Cependant, il a affirmé qu’il faut apporter des solutions opérationnelles appropriées aux grands dossiers en suspens, à savoir la réforme du système du subvention, de la fonction publique et des institutions publiques. Surtout que ceci constitue l’élément le plus important pour convaincre le Fonds monétaire international (FMI) de relancer de nouveau les négociations avec le gouvernement de Najla Bouden.
«Cette relance est nécessaire pour les finances publiques.
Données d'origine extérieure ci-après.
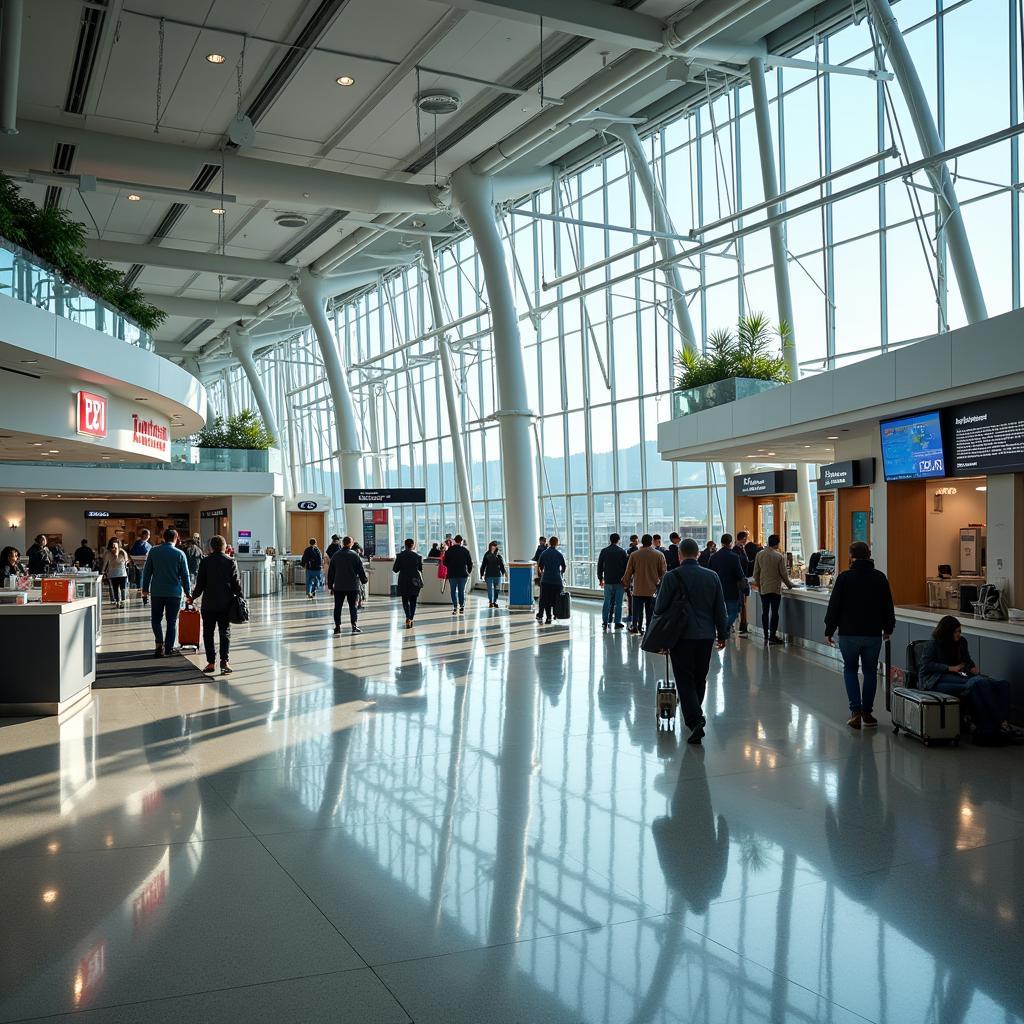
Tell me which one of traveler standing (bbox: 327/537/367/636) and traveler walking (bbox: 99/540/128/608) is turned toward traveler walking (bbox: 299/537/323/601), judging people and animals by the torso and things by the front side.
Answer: traveler standing (bbox: 327/537/367/636)

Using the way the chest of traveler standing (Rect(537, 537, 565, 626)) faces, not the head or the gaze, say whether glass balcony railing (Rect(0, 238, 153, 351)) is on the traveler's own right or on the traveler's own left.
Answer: on the traveler's own left

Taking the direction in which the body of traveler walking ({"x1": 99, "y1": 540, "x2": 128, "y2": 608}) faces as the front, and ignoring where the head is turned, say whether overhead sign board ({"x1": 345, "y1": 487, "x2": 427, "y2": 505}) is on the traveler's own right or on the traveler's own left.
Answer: on the traveler's own left

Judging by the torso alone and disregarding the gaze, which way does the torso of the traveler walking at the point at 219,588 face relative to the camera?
away from the camera

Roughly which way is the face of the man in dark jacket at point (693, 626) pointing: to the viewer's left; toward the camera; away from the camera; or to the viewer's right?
away from the camera

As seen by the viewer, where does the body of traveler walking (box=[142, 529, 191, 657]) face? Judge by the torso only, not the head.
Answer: away from the camera

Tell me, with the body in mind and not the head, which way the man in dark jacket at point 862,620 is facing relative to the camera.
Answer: away from the camera

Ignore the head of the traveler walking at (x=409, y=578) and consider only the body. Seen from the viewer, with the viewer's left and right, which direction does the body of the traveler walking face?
facing away from the viewer

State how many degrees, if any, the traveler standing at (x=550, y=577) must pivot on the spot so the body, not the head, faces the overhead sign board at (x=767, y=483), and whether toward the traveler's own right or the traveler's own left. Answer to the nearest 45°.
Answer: approximately 90° to the traveler's own right

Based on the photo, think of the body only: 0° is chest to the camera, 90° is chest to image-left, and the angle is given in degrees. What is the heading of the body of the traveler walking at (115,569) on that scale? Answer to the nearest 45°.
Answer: approximately 0°

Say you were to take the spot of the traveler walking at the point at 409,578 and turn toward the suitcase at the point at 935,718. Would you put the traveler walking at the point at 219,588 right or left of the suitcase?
right

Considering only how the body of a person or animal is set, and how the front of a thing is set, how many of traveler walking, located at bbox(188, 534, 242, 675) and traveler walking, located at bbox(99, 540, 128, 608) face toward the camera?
1

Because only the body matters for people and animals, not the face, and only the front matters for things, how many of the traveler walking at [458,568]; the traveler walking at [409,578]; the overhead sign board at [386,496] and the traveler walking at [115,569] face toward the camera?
2

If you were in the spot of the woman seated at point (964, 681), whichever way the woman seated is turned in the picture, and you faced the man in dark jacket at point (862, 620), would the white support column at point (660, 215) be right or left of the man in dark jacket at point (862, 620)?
right

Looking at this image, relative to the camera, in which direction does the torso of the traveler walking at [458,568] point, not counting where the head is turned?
away from the camera

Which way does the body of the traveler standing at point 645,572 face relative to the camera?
away from the camera

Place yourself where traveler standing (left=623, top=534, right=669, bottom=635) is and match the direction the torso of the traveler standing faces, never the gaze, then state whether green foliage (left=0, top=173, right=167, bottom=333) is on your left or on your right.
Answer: on your left
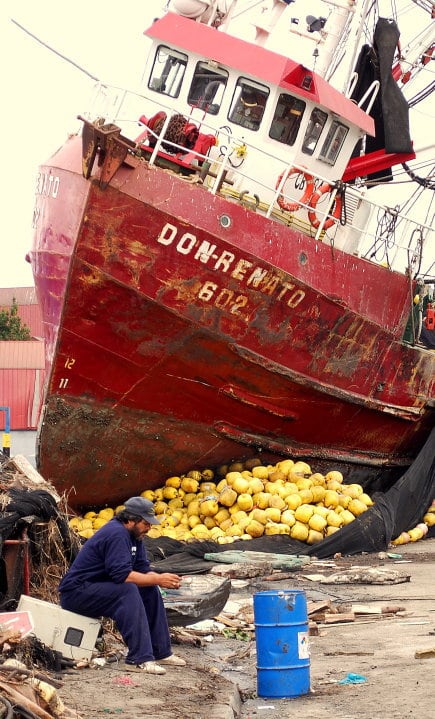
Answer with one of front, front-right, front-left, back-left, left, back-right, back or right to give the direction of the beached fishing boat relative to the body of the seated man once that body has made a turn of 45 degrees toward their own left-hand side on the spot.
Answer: front-left

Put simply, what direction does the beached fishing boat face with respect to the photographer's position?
facing the viewer and to the left of the viewer

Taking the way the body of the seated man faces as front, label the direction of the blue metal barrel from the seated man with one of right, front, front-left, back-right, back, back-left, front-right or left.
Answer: front

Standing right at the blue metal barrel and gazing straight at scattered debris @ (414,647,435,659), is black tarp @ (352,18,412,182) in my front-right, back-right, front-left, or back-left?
front-left

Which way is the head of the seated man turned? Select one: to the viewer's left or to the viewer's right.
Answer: to the viewer's right

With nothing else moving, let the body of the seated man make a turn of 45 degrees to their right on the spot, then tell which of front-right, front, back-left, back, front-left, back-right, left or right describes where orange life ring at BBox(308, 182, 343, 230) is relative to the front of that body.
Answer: back-left

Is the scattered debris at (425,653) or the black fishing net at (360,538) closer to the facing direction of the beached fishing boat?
the scattered debris

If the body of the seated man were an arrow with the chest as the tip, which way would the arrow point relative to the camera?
to the viewer's right

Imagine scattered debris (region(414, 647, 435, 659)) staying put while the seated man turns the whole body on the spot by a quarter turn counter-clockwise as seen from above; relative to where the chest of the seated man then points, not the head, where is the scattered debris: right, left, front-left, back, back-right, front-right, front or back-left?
right

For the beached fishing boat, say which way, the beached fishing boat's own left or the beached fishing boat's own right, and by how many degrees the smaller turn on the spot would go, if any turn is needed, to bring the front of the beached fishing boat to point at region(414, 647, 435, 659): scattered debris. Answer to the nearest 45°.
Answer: approximately 45° to the beached fishing boat's own left
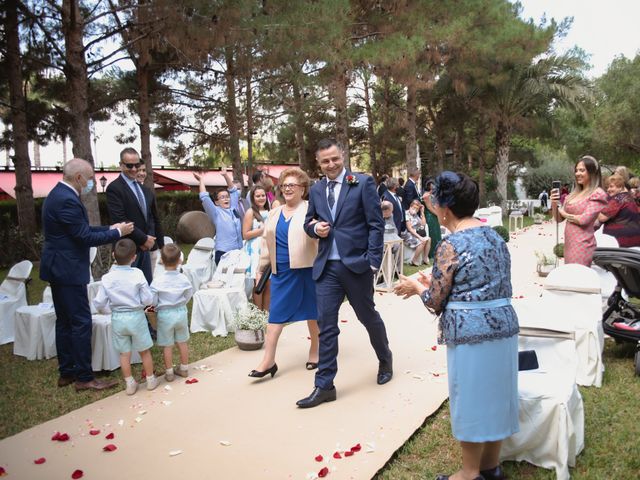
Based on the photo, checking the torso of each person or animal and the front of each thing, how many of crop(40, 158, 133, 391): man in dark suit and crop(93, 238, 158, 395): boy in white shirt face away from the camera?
1

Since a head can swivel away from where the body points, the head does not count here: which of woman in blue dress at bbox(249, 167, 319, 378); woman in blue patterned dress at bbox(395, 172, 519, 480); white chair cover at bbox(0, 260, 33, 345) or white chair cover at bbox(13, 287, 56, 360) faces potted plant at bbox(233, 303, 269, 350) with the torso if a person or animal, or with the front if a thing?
the woman in blue patterned dress

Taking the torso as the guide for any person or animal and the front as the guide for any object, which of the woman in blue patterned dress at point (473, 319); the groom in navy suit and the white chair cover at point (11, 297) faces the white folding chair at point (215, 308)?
the woman in blue patterned dress

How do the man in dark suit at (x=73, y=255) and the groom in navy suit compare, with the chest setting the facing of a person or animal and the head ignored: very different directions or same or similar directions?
very different directions

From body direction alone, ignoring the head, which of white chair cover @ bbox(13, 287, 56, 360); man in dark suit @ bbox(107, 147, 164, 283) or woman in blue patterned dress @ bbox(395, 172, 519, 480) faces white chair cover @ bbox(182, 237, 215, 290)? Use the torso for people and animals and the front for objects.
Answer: the woman in blue patterned dress

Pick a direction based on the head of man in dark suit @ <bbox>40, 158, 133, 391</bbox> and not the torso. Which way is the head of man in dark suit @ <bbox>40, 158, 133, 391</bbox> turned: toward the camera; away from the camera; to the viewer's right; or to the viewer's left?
to the viewer's right

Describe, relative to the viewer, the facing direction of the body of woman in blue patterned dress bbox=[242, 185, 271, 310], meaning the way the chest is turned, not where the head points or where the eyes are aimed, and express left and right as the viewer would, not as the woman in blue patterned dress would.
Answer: facing the viewer and to the right of the viewer

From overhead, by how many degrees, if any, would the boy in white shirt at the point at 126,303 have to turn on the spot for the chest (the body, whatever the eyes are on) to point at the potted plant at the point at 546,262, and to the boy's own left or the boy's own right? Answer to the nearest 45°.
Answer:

Et ce, dans une conjoncture difficile caractérisée par une baisse significative de la notation souveraine de l’Etat tunisien et une perte de confiance dans les marchés internationaux et nationaux, avec la réticence des banques tunisiennes à souscrire aux bons du Trésor à moyen et long terme », a-t-il souligné.
Ridha Chkondali : nécessité d’éviter les hypothèses erronées
Ridha Chkondali a appelé le gouvernement Bouden à être prudent dans le choix d’hypothèses réalistes en vue de la préparation du projet de budget de l’État pour l’année 2022. Et ce, afin d’éviter les coûts financiers et économiques causés par des hypothèses erronées, dont les conséquences sont supportées par le citoyen au niveau de son pouvoir d’achat.
Le prochain gouvernement devra être plus prudent dans le choix du prix de référence mondial du baril de pétrole afin d’éviter les répercussions financières désastreuses sur le budget de l’État au cas où les prix sont orientés à l’encontre des prévisions.
Il a affirmé, en outre, que pour réussir la loi de finances et le budget de l’Etat pour l’année 2022, il est nécessaire de créer un climat propice. Et ce, pour assurer la relance des investissements privés. L’objectif étant de réaliser des taux de croissance significatifs, de créer des postes d’emploi et de mobiliser d’importantes ressources fiscales pour l’État.
Par ailleurs, Ridha Chkondali a appelé à adopter un nouveau discours. Et ce, pour rassembler les Tunisiens et ouvrir un dialogue avec toutes les composantes politiques et les organisations sociales, au lieu du discours de division qui règne dans la rue.